Products like furniture and electronics have
lengthier invoice periods compared to fast-moving goods such as milk,
sugar, cooking oil and bread.
Naivas said it settles invoices for fast-moving
goods like sugar in a fortnight while payment requests for items like
cooking oil are honoured in 21 days.
Payments for slow-moving goods like furniture are cleared after approximately 60 days, Mr Kimani said.
Delayed payments are a thorny issue in the global
retail industry, having recently engulfed even global retail giants such
as Britain’s Tesco.
The UK retail chain was early this year accused of
bullying and paying its suppliers late in a scandal that eventually saw
it announce a Sh42 billion shortfall in revenues.
Tesco was accused of, among other things, demanding
extra payments for products to be prominently positioned within its
stores and irregularly booking revenues from suppliers.

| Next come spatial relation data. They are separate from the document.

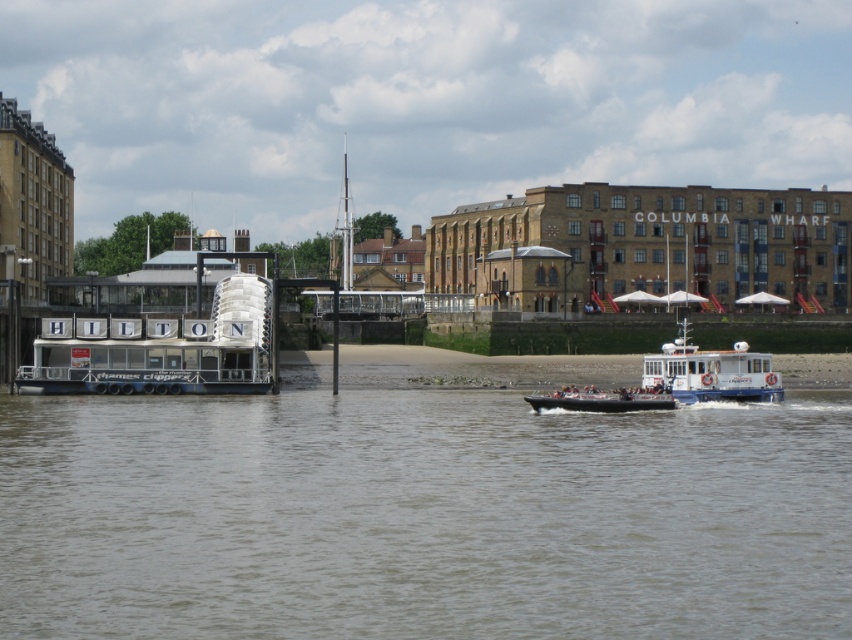
Is brown water at center bigger than white plastic boat at center-right?

Actually, brown water at center might be smaller than white plastic boat at center-right.

Who is positioned more to the right, brown water at center or white plastic boat at center-right?

From the viewer's perspective, white plastic boat at center-right appears more on the right side.

Is point (429, 390) farther from viewer compared to point (735, 348)?

Yes, it is behind point (735, 348).

Where is `brown water at center`? The width and height of the screenshot is (852, 640). brown water at center is located at coordinates (422, 516).

Is white matte boat at left taller than white plastic boat at center-right?

Correct, white matte boat at left is much taller as white plastic boat at center-right.

What do you see at coordinates (160, 349) in the screenshot? Image resolution: width=852 pixels, height=640 pixels. I see `white matte boat at left` at bounding box center [160, 349].

Where is `white matte boat at left`? This screenshot has width=852, height=640. white matte boat at left is located at coordinates (160, 349).

Does brown water at center appear under white matte boat at left?

Indeed, brown water at center is positioned under white matte boat at left.

Is brown water at center taller than white matte boat at left?

In fact, brown water at center may be shorter than white matte boat at left.

Locate an element on the screen. Image resolution: width=852 pixels, height=640 pixels. brown water at center is located at coordinates (422, 516).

Investigations, which were later expanded to cover
the UK’s top four retail chains, prompted the UK government to give the
sector regulator powers to fine such retailers one per cent of their
revenues for breach of the code of conduct.
“Late payments can have disastrous effects on a
small firm’s cash-flow and pushes many businesses to the brink,” said
the UK’s Federation of Small Businesses (FSB) chairman, John Allan.
The tug of war between KMA and the country’s three top retail chains is the latest crisis to hit the industry.
French retail giant Carrefour’s planned entry into
the Kenyan market received opposition from the usually calm suppliers
after the retailer set out stiff conditions for doing business with it.
The retailer, for instance, wanted suppliers to pay a
non-refundable fee of Sh1.4 million to do business with it and commit to
paying monthly rebates, over and above supply profits.
Other stiff rules touched on merchandising, partial
deliveries and the use of refrigerators in the retail chain’s store,
all of which the suppliers termed restrictive.